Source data

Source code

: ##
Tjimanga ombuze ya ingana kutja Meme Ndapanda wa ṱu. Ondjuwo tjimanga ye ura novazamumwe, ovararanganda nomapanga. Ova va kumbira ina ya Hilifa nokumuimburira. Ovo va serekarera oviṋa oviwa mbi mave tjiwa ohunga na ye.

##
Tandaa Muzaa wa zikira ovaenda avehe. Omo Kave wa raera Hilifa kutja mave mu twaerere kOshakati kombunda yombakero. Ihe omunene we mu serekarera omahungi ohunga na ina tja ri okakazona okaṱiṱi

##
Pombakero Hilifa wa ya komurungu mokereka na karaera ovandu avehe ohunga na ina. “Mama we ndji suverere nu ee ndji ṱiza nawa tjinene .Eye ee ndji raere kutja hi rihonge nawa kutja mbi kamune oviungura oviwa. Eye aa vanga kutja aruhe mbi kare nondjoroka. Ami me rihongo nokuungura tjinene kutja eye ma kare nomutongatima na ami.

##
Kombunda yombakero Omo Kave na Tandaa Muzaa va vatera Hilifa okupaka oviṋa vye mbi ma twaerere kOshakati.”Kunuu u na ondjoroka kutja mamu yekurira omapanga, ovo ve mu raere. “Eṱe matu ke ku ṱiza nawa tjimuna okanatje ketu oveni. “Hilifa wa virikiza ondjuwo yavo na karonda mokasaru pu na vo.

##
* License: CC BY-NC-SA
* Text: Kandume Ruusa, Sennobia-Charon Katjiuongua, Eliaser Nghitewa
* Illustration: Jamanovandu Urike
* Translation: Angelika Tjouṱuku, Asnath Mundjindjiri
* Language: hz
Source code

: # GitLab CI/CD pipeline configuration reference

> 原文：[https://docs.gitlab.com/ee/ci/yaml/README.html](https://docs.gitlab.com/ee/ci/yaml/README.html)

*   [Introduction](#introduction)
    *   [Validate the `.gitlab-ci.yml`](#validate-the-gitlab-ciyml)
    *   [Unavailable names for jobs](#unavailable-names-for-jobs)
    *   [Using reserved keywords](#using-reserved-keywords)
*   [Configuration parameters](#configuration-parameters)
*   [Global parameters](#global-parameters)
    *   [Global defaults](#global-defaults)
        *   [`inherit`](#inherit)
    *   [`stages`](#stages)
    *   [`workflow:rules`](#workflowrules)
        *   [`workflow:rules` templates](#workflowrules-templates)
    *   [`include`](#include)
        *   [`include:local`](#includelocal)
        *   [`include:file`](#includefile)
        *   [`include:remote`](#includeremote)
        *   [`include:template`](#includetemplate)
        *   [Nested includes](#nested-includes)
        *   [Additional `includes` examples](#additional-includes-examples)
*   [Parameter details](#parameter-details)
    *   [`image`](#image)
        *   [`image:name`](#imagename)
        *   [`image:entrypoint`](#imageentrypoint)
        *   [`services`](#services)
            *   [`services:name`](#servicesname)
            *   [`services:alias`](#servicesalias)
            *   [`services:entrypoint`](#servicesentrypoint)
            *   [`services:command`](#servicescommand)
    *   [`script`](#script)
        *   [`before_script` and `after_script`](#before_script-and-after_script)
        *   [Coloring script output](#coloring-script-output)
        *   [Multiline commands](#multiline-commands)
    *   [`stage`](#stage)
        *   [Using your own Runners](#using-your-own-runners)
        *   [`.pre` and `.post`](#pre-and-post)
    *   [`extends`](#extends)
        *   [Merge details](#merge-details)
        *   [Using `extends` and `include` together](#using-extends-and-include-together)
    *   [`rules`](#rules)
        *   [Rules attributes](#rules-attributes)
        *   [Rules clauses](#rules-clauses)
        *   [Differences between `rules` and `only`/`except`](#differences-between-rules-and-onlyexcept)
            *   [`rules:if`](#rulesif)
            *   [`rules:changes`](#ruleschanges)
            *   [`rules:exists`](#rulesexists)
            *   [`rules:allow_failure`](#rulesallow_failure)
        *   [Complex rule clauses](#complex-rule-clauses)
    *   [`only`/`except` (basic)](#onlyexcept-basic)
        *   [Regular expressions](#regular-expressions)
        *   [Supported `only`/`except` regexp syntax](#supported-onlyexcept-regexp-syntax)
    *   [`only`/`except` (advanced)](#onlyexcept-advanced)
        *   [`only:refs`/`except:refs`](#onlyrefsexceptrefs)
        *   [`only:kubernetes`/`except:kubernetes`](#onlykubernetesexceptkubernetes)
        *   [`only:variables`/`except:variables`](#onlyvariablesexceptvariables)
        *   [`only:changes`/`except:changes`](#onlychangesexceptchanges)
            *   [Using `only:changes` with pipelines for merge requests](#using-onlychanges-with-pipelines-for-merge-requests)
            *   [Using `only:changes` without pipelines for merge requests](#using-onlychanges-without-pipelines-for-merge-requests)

● Directions for this task
Could the data above be set down exactly, in full?

● Solution to the exercise
Source code

: ##
Tjimanga ombuze ya ingana kutja Meme Ndapanda wa ṱu. Ondjuwo tjimanga ye ura novazamumwe, ovararanganda nomapanga. Ova va kumbira ina ya Hilifa nokumuimburira. Ovo va serekarera oviṋa oviwa mbi mave tjiwa ohunga na ye.

##
Tandaa Muzaa wa zikira ovaenda avehe. Omo Kave wa raera Hilifa kutja mave mu twaerere kOshakati kombunda yombakero. Ihe omunene we mu serekarera omahungi ohunga na ina tja ri okakazona okaṱiṱi

##
Pombakero Hilifa wa ya komurungu mokereka na karaera ovandu avehe ohunga na ina. “Mama we ndji suverere nu ee ndji ṱiza nawa tjinene .Eye ee ndji raere kutja hi rihonge nawa kutja mbi kamune oviungura oviwa. Eye aa vanga kutja aruhe mbi kare nondjoroka. Ami me rihongo nokuungura tjinene kutja eye ma kare nomutongatima na ami.

##
Kombunda yombakero Omo Kave na Tandaa Muzaa va vatera Hilifa okupaka oviṋa vye mbi ma twaerere kOshakati.”Kunuu u na ondjoroka kutja mamu yekurira omapanga, ovo ve mu raere. “Eṱe matu ke ku ṱiza nawa tjimuna okanatje ketu oveni. “Hilifa wa virikiza ondjuwo yavo na karonda mokasaru pu na vo.

##
* License: CC BY-NC-SA
* Text: Kandume Ruusa, Sennobia-Charon Katjiuongua, Eliaser Nghitewa
* Illustration: Jamanovandu Urike
* Translation: Angelika Tjouṱuku, Asnath Mundjindjiri
* Language: hz
Source code

: # GitLab CI/CD pipeline configuration reference

> 原文：[https://docs.gitlab.com/ee/ci/yaml/README.html](https://docs.gitlab.com/ee/ci/yaml/README.html)

*   [Introduction](#introduction)
    *   [Validate the `.gitlab-ci.yml`](#validate-the-gitlab-ciyml)
    *   [Unavailable names for jobs](#unavailable-names-for-jobs)
    *   [Using reserved keywords](#using-reserved-keywords)
*   [Configuration parameters](#configuration-parameters)
*   [Global parameters](#global-parameters)
    *   [Global defaults](#global-defaults)
        *   [`inherit`](#inherit)
    *   [`stages`](#stages)
    *   [`workflow:rules`](#workflowrules)
        *   [`workflow:rules` templates](#workflowrules-templates)
    *   [`include`](#include)
        *   [`include:local`](#includelocal)
        *   [`include:file`](#includefile)
        *   [`include:remote`](#includeremote)
        *   [`include:template`](#includetemplate)
        *   [Nested includes](#nested-includes)
        *   [Additional `includes` examples](#additional-includes-examples)
*   [Parameter details](#parameter-details)
    *   [`image`](#image)
        *   [`image:name`](#imagename)
        *   [`image:entrypoint`](#imageentrypoint)
        *   [`services`](#services)
            *   [`services:name`](#servicesname)
            *   [`services:alias`](#servicesalias)
            *   [`services:entrypoint`](#servicesentrypoint)
            *   [`services:command`](#servicescommand)
    *   [`script`](#script)
        *   [`before_script` and `after_script`](#before_script-and-after_script)
        *   [Coloring script output](#coloring-script-output)
        *   [Multiline commands](#multiline-commands)
    *   [`stage`](#stage)
        *   [Using your own Runners](#using-your-own-runners)
        *   [`.pre` and `.post`](#pre-and-post)
    *   [`extends`](#extends)
        *   [Merge details](#merge-details)
        *   [Using `extends` and `include` together](#using-extends-and-include-together)
    *   [`rules`](#rules)
        *   [Rules attributes](#rules-attributes)
        *   [Rules clauses](#rules-clauses)
        *   [Differences between `rules` and `only`/`except`](#differences-between-rules-and-onlyexcept)
            *   [`rules:if`](#rulesif)
            *   [`rules:changes`](#ruleschanges)
            *   [`rules:exists`](#rulesexists)
            *   [`rules:allow_failure`](#rulesallow_failure)
        *   [Complex rule clauses](#complex-rule-clauses)
    *   [`only`/`except` (basic)](#onlyexcept-basic)
        *   [Regular expressions](#regular-expressions)
        *   [Supported `only`/`except` regexp syntax](#supported-onlyexcept-regexp-syntax)
    *   [`only`/`except` (advanced)](#onlyexcept-advanced)
        *   [`only:refs`/`except:refs`](#onlyrefsexceptrefs)
        *   [`only:kubernetes`/`except:kubernetes`](#onlykubernetesexceptkubernetes)
        *   [`only:variables`/`except:variables`](#onlyvariablesexceptvariables)
        *   [`only:changes`/`except:changes`](#onlychangesexceptchanges)
            *   [Using `only:changes` with pipelines for merge requests](#using-onlychanges-with-pipelines-for-merge-requests)
            *   [Using `only:changes` without pipelines for merge requests](#using-onlychanges-without-pipelines-for-merge-requests)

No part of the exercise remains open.